I am more after the grape varieties and their characteristics. That’s what is important to look for. So if a cheese requires a Riesling, this is usually a dry one making most Riesling from the Pacific rim unfit because they have a light sweetness attached to them.
Advice number Three
The saltier the cheese, the sweeter the wine. The saltiest cheeses are usually the blue ones like Roquefort, Bleu d’Auvergne, Gorgonzola and not to forget the Stilton. Opposites attract each other, or complement each other. That’s why salty cheese pairs so well with sweet wines. White or red. There are some classics: Roquefort and Sauternes (Sweet white) and Stilton and Port (Sweet fortified red) (Yes, there are dry port, and white port, but they are all rare).
Advice number Four
How to combine red wine and cheese? There are a few things to remember. All cheese has some salt content, and salt will to a greater or lesser degree react with the tannins in a wine. The only exception to this is if you have crumbly and firm paste cheeses like Parmigiano Reggiano, Pecorino and the like. They can bear over with the tannins without leaving you with all metal taste on your palate.

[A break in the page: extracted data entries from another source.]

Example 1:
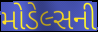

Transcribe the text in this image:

મોડેલ્સની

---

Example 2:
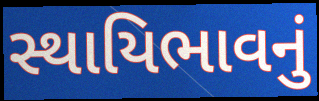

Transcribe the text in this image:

સ્થાયિભાવનું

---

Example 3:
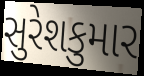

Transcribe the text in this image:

સુરેશકુમાર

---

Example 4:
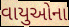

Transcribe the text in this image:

વાયુઓના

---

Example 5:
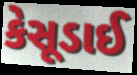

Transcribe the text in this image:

કેસૂડાઈ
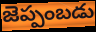
జెప్పంబడు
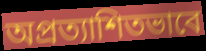
অপ্রত্যাশিতভাবে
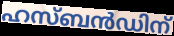
ഹസ്ബൻഡിന്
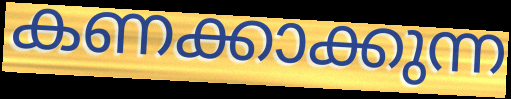
കണക്കാക്കുന്ന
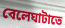
বেলেঘাটাতে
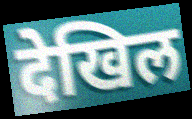
देखिल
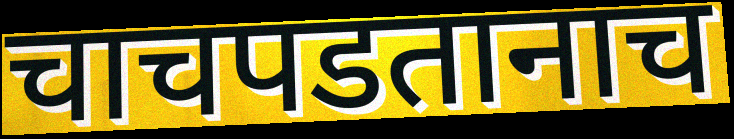
चाचपडतानाच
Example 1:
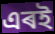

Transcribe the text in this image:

এৰই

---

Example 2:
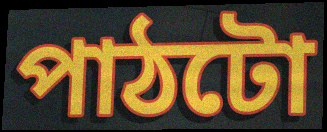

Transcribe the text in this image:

পাঠটো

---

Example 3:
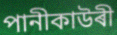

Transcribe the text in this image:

পানীকাউৰী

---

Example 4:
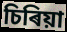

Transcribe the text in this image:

চিৰিয়া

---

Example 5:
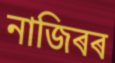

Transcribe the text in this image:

নাজিৰৰ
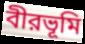
বীরভূমি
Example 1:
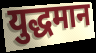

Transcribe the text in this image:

युद्धमान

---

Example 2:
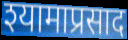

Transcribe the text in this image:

श्यामाप्रसाद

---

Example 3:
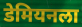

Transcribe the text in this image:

डेमियनला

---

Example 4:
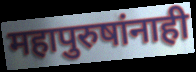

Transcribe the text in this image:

महापुरुषांनाही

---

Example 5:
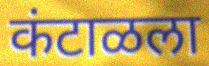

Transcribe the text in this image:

कंटाळला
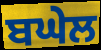
ਬਘੇਲ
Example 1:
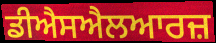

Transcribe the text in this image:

ਡੀਐਸਐਲਆਰਜ਼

Having said all this, mature red wine and young fruity red wine like Beaujolais, Valpolicella and Joven works well.
Another thing to remember is that on a general note old-world reds work better than new world reds. That’s because the old world reds are subtler, slimmer, and more elegant than new world reds that unfortunately in many instances are over extracted and over oaked. I am not saying that is wrong as such, but it leaves you with a lot of wine in your mouth wondering where the cheese is. Cheese is however much or little taste and odor is has, a delicate matter and needs to be respected for that when choosing wine
Advice number Five:
Mature wine, red or white, pairs well with most cheese. In other words you don’t do much wrong if you serve mature wine with your cheese. But still, remember the last paragraph of rule number four.
Advice number Six:
The wine you drink needs higher concentration if you have mature cheese than if you have cheese that has not been aged. Rule of thumb: More expensive cheese requires more expensive wine. Or put more popular: better cheese requires better wine.
Advice number Seven:
Moderately bitter beer, cider, orange wine (natural wine) and sherry can in many instances substitute white or red wine. You can always have a clean black tea with your cheese, in my opinion anyway.
Advice number Eight:
Keep the number of cheeses down. The bigger the variety on your cheese plates the bigger the chance to go wrong in the wine pairing. If you’re inviting folks over for a cheese party, make sure you offer various wines as well, at least red and white. Blue cheeses do require some sweetness in the wine, remember. If the cheese you serve is part of a meal, one or two pieces of cheese is enough, and the matching is all that easier.
Advice number Nine:
Artisanal cheese and/or unpasteurized cheese are more demanding than commercially produced and/or pasteurized cheese. There is more taste which requires more from the paring wine(s), more tasteful wines.
Advice number Ten:
I personally do not drink or serve liquor with cheese but I do recommend it as worth trying sometimes. Both Whisky and Calvados work fine with cheese. The Whisky mostly with Cheddar type cheese and the Calvados with Camembert type cheese. For the Whisky choose single malts and add a few drops of water.